Su música tiene referentes como Los Chichos o Niña Pastori, un estilo que ha escuchado "toda la vida y me siento muy identificado" resume Josué, quien confiesa que aunque estos sonidos se asocian con Andalucía, él es de "Madrid de toda la vida".
Josué Rarujo en el Hotel UMusic de Madrid
La Cañada Real, barrio de Obed Hernández o Vallecas donde están los orígenes de Rarujo, han sido los escenarios improvisados de estos artistas que han llegado lejos, donde según Josué "Nunca imaginaron".

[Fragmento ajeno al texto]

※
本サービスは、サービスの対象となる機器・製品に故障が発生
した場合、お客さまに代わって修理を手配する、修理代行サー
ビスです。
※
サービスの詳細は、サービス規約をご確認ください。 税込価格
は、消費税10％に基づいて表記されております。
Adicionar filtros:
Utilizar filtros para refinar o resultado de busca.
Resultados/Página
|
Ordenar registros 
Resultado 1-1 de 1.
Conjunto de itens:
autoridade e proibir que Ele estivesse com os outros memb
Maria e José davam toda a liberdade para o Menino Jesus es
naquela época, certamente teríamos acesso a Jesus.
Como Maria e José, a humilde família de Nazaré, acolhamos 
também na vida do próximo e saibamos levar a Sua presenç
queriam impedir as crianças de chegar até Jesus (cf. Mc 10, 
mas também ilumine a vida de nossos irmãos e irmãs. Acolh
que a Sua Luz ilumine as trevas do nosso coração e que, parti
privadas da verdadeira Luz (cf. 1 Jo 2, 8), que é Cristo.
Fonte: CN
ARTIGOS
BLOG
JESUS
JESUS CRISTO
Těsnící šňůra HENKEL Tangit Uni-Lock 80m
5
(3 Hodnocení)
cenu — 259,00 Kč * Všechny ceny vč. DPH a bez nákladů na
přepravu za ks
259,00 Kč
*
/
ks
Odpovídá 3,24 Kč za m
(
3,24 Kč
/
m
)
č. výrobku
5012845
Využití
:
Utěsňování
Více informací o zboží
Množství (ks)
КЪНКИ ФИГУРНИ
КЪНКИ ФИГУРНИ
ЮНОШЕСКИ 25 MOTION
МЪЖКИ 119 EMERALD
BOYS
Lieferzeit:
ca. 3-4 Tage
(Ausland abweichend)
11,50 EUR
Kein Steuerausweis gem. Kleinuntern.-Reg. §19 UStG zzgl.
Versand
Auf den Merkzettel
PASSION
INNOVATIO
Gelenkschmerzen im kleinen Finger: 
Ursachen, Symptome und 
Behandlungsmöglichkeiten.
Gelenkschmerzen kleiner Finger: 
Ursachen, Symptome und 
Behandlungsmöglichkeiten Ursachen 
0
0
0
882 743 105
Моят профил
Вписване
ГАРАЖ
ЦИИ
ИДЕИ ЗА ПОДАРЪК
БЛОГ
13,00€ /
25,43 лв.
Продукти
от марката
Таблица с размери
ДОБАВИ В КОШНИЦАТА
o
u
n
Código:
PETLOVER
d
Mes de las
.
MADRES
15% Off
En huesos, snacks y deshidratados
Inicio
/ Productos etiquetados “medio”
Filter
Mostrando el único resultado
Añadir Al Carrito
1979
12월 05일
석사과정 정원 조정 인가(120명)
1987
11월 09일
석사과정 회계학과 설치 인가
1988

Esos lugares y un público que ya no solo se identifica con la comunidad flamenca gitana. Los sonidos contemporáneos, el ritmo variado y las historias ancladas en el día a día han conseguido ir un paso más y salir de las etiquetas de la música flamenca.
Fe y valores
Durante la charla con este medio, Josué habla de su fe evangélica como parte de su identidad personal: "Intento transmitir respeto, unión familiar y no olvidar nunca de dónde venimos". Y desea que ese sea el mensaje que no se pierda en las generaciones gitanas futuras.
Josué Rarujo
En casa, sus hijos se han convertido en sus primeros críticos musicales: "Hace unos días estaba componiendo una letra y mi hijo pequeño me dijo: 'Papá, así no me gusta'. Y empezó a proponerme otra melodía".

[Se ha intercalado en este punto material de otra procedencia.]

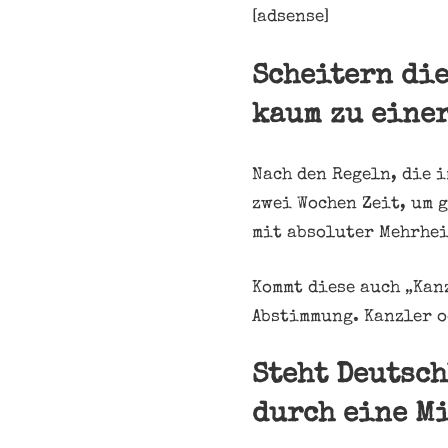
[adsense]
Scheitern di
kaum zu einer
Nach den Regeln, die 
zwei Wochen Zeit, um 
mit absoluter Mehrhei
Kommt diese auch „Kan
Abstimmung. Kanzler o
Steht Deutsc
durch eine M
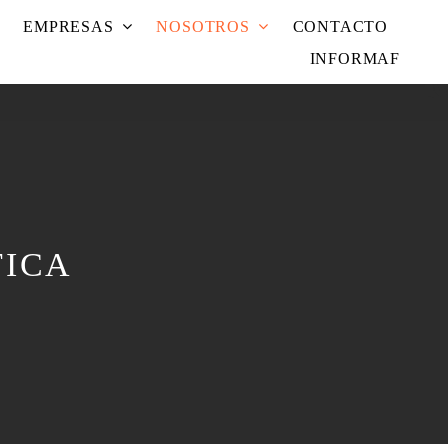
EMPRESAS
NOSOTROS
CONTACTO
INFORMAF
TICA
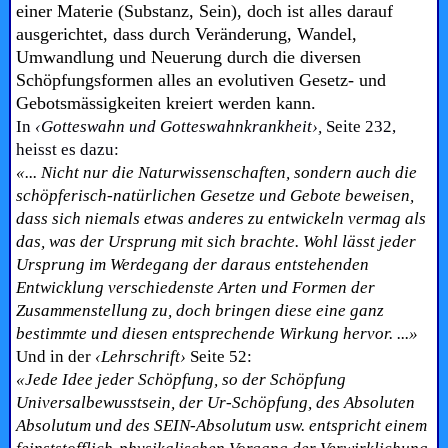
einer Materie (Substanz, Sein), doch ist alles darauf
ausgerichtet, dass durch Veränderung, Wandel,
Umwandlung und Neuerung durch die diversen
Schöpfungsformen alles an evolutiven Gesetz- und
Gebotsmässigkeiten kreiert werden kann.
In
‹Gotteswahn und Gotteswahnkrankheit›,
Seite 232,
heisst es dazu:
«... Nicht nur die Naturwissenschaften, sondern auch die
schöpferisch-natürlichen Gesetze und Gebote beweisen,
dass sich niemals etwas anderes zu entwickeln vermag als
das, was der Ursprung mit sich brachte. Wohl lässt jeder
Ursprung im Werdegang der daraus entstehenden
Entwicklung verschiedenste Arten und Formen der
Zusammenstellung zu, doch bringen diese eine ganz
bestimmte und diesen entsprechende Wirkung hervor. ...»
Und in der
‹Lehrschrift›
Seite 52:
«Jede Idee jeder Schöpfung, so der Schöpfung
Universalbewusstsein, der Ur-Schöpfung, des Absoluten
Absolutum und des SEIN-Absolutum usw. entspricht einem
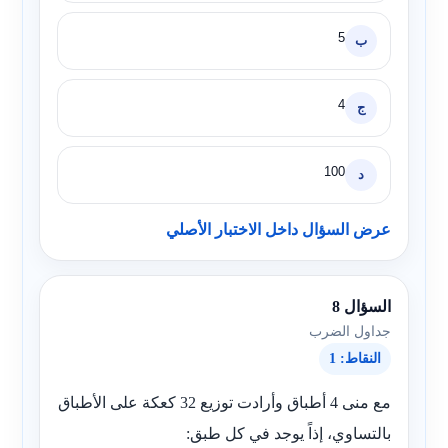
5
ب
4
ج
100
د
عرض السؤال داخل الاختبار الأصلي
السؤال 8
جداول الضرب
النقاط: 1
مع منى 4 أطباق وأرادت توزيع 32 كعكة على الأطباق
بالتساوي، إذاً يوجد في كل طبق:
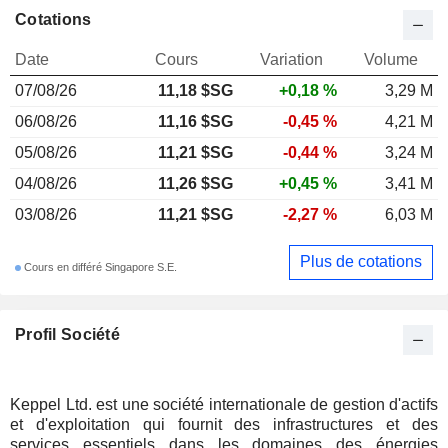
Cotations
Date
Cours
Variation
Volume
07/08/26
11,18 $SG
+0,18 %
3,29 M
06/08/26
11,16 $SG
-0,45 %
4,21 M
05/08/26
11,21 $SG
-0,44 %
3,24 M
04/08/26
11,26 $SG
+0,45 %
3,41 M
03/08/26
11,21 $SG
-2,27 %
6,03 M
Plus de cotations
Cours en différé Singapore S.E.
Profil Société
Keppel Ltd. est une société internationale de gestion d'actifs
et d'exploitation qui fournit des infrastructures et des
services essentiels dans les domaines des énergies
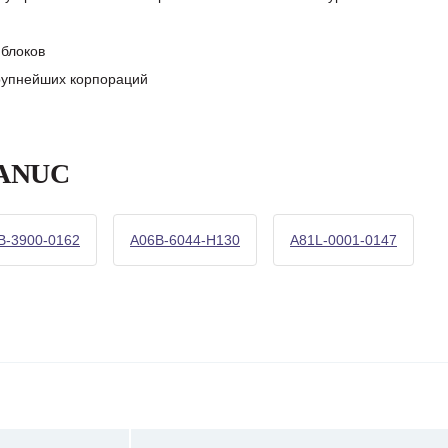
блоков
крупнейших корпораций
FANUC
B-3900-0162
A06B-6044-H130
A81L-0001-0147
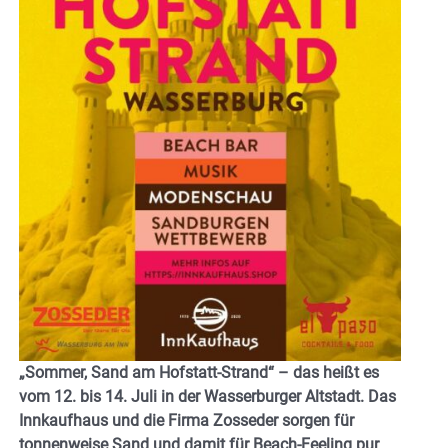
„Sommer, Sand am Hofstatt-Strand“ – das heißt es
vom 12. bis 14. Juli in der Wasserburger Altstadt. Das
Innkaufhaus und die Firma Zosseder sorgen für
tonnenweise Sand und damit für Beach-Feeling pur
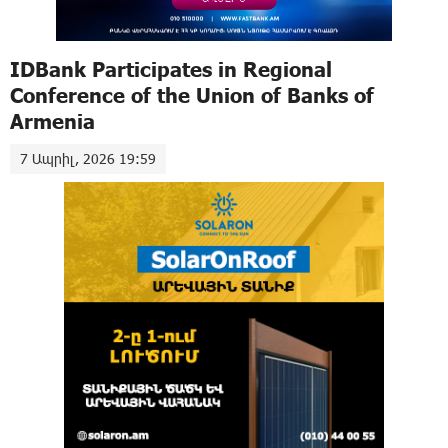
IDBank Participates in Regional
Conference of the Union of Banks of
Armenia
7 Ապրիլ, 2026 19:59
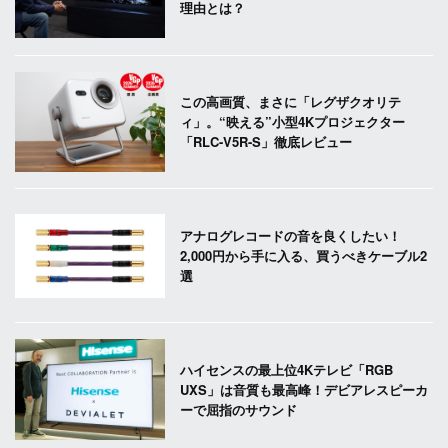
理由とは？
この高画質、まさに「レグザクオリテ
ィ」。“映える”小型4Kプロジェクター
「RLC-V5R-S」徹底レビュー
アナログレコードの音を良くしたい！
2,000円から手に入る、買うべきケーブル2
選
ハイセンスの最上位4Kテレビ「RGB
UXS」は音質も最高峰！デビアレスピーカ
ーで屈指のサウンド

Entre todos los momentos vividos hasta ahora, hay uno que guarda en la memoria: el concierto del Día del Pueblo Gitano organizado por el Ayuntamiento de Valencia el pasado 8 de abril: "Había más de 6.000 personas. Ver a todo el público cantando contigo fue increíble", rememora.

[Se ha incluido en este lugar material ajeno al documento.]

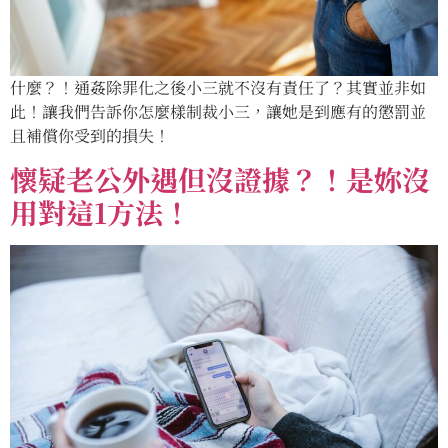
什麼？！通姦除罪化之後小三就不沒有責任了？其實並非如
此！讓我們告訴你怎麼樣制裁小三，讓她是到應有的懲罰並
且補償你受到的損失！
懷疑老公外遇但沒證據？！是妳沒
用對這1方法！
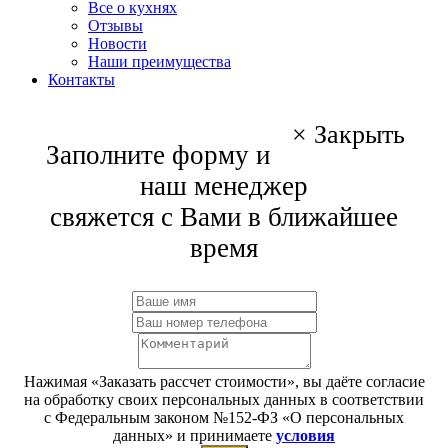
Все о кухнях
Отзывы
Новости
Наши преимущества
Контакты
×
Закрыть
Заполните форму и
наш менеджер
свяжется с Вами в ближайшее
время
Нажимая «Заказать рассчет стоимости», вы даёте согласие
на обработку своих персональных данных в соответствии
с Федеральным законом №152-ФЗ «О персональных
данных» и принимаете
условия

Y a pesar de ser un concierto 'especial' por la fecha tan señalada para los gitanos, Josué habla de normalidad con respecto a la comunidad a la que pertenece: "Los gitanos ya estamos muy integrados. Hay gitanos policías, abogados… Lo importante es no perder nuestras costumbres y el respeto a la familia", da igual de que barrio eres, apunta.
Desde cualquier barrio popular de Madrid, como la Cañada Real o Vallecas se puede salir: "Hay que luchar por los sueños", el que quiere puede", concluye.
¿El suyo?: "Tal vez el año que viene Las Ventas...ya veremos".